The task:
Answer these questions using the conditional GAN code excerpt below:
1. What value is assigned to num_classes?
2. Which activation layer ends the conditional generator's model?
3. What is the numbered heading of the section that holds the functions for evaluating and visualizing GAN outputs?

Supplied passage:
Conditional GANs allow us to generate specific types of images by conditioning on labels.

In [None]:
class ConditionalGenerator(nn.Module):
    def __init__(self, latent_dim, num_classes, img_shape):
        super(ConditionalGenerator, self).__init__()
        self.img_shape = img_shape
        self.label_emb = nn.Embedding(num_classes, num_classes)
        
        def block(in_feat, out_feat, normalize=True):
            layers = [nn.Linear(in_feat, out_feat)]
            if normalize:
                layers.append(nn.BatchNorm1d(out_feat, 0.8))
            layers.append(nn.LeakyReLU(0.2, inplace=True))
            return layers
        
        self.model = nn.Sequential(
            *block(latent_dim + num_classes, 128, normalize=False),
            *block(128, 256),
            *block(256, 512),
            *block(512, 1024),
            nn.Linear(1024, int(np.prod(img_shape))),
            nn.Tanh()
        )
    
    def forward(self, noise, labels):
        # Concatenate label embedding and noise
        gen_input = torch.cat((self.label_emb(labels), noise), -1)
        img = self.model(gen_input)
        img = img.view(img.size(0), *self.img_shape)
        return img

class ConditionalDiscriminator(nn.Module):
    def __init__(self, num_classes, img_shape):
        super(ConditionalDiscriminator, self).__init__()
        self.label_embedding = nn.Embedding(num_classes, num_classes)
        
        self.model = nn.Sequential(
            nn.Linear(num_classes + int(np.prod(img_shape)), 512),
            nn.LeakyReLU(0.2, inplace=True),
            nn.Linear(512, 256),
            nn.LeakyReLU(0.2, inplace=True),
            nn.Linear(256, 1),
            nn.Sigmoid()
        )
    
    def forward(self, img, labels):
        # Concatenate label embedding and image
        d_in = torch.cat((img.view(img.size(0), -1), self.label_embedding(labels)), -1)
        validity = self.model(d_in)
        return validity

# Initialize conditional GAN
num_classes = 10
cond_generator = ConditionalGenerator(latent_dim, num_classes, img_shape).to(device)
cond_discriminator = ConditionalDiscriminator(num_classes, img_shape).to(device)

print("Conditional Generator initialized")
print("Conditional Discriminator initialized")

## 6. Evaluation and Visualization <a name="evaluation"></a>

Functions for evaluating and visualizing GAN outputs.

In [None]:
def generate_and_visualize(generator, num_samples=16, conditional=False, labels=None):
    """Generate and visualize samples from the generator"""
    generator.eval()
    with torch.no_grad():
        z = torch.randn(num_samples, latent_dim).to(device)
        
        if conditional and labels is not None:
            labels_tensor = torch.LongTensor(labels).to(device)
            gen_imgs = generator(z, labels_tensor).cpu()
        else:
            gen_imgs = generator(z).cpu()

Dataset items:
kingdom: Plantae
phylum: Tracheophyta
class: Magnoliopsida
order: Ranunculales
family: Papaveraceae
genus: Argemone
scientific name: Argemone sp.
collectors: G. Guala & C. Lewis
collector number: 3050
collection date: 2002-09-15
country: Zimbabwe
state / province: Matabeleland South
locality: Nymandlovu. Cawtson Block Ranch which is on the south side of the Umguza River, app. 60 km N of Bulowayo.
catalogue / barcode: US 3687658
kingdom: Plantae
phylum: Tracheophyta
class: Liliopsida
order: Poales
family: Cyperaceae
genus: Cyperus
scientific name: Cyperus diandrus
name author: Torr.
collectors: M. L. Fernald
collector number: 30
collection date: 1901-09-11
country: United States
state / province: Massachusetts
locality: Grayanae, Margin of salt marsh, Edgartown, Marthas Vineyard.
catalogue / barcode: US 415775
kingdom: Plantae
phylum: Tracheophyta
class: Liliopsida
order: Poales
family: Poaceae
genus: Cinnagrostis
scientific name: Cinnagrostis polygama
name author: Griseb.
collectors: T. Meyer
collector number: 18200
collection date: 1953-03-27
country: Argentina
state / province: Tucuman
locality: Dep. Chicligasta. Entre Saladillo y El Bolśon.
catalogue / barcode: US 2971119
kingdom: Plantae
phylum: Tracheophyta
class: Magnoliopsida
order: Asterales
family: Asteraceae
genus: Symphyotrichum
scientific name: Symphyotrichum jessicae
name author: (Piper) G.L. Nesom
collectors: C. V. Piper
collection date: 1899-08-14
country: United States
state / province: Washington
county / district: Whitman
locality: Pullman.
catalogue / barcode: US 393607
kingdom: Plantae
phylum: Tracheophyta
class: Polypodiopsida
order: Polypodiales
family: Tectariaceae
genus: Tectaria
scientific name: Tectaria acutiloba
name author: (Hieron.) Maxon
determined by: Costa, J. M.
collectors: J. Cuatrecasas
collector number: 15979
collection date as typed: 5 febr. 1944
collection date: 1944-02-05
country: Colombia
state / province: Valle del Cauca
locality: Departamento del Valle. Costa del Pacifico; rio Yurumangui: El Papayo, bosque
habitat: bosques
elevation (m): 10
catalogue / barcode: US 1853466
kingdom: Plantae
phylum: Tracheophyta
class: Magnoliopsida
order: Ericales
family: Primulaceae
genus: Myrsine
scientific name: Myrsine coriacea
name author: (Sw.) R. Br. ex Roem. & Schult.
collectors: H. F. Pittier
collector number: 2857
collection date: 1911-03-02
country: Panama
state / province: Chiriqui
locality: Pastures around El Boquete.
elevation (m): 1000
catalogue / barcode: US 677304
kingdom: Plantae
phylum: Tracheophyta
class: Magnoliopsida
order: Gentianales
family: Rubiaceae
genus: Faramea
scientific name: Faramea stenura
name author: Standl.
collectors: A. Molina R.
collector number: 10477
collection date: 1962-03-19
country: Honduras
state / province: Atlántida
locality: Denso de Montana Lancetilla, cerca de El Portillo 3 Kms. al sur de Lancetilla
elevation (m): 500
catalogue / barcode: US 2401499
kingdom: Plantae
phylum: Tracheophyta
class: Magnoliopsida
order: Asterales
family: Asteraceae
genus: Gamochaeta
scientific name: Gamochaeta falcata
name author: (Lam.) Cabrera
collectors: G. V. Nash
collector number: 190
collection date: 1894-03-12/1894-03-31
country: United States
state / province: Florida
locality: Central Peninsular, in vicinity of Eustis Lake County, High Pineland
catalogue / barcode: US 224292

Expected output:
1. 10
2. nn.Tanh()
3. 6. Evaluation and Visualization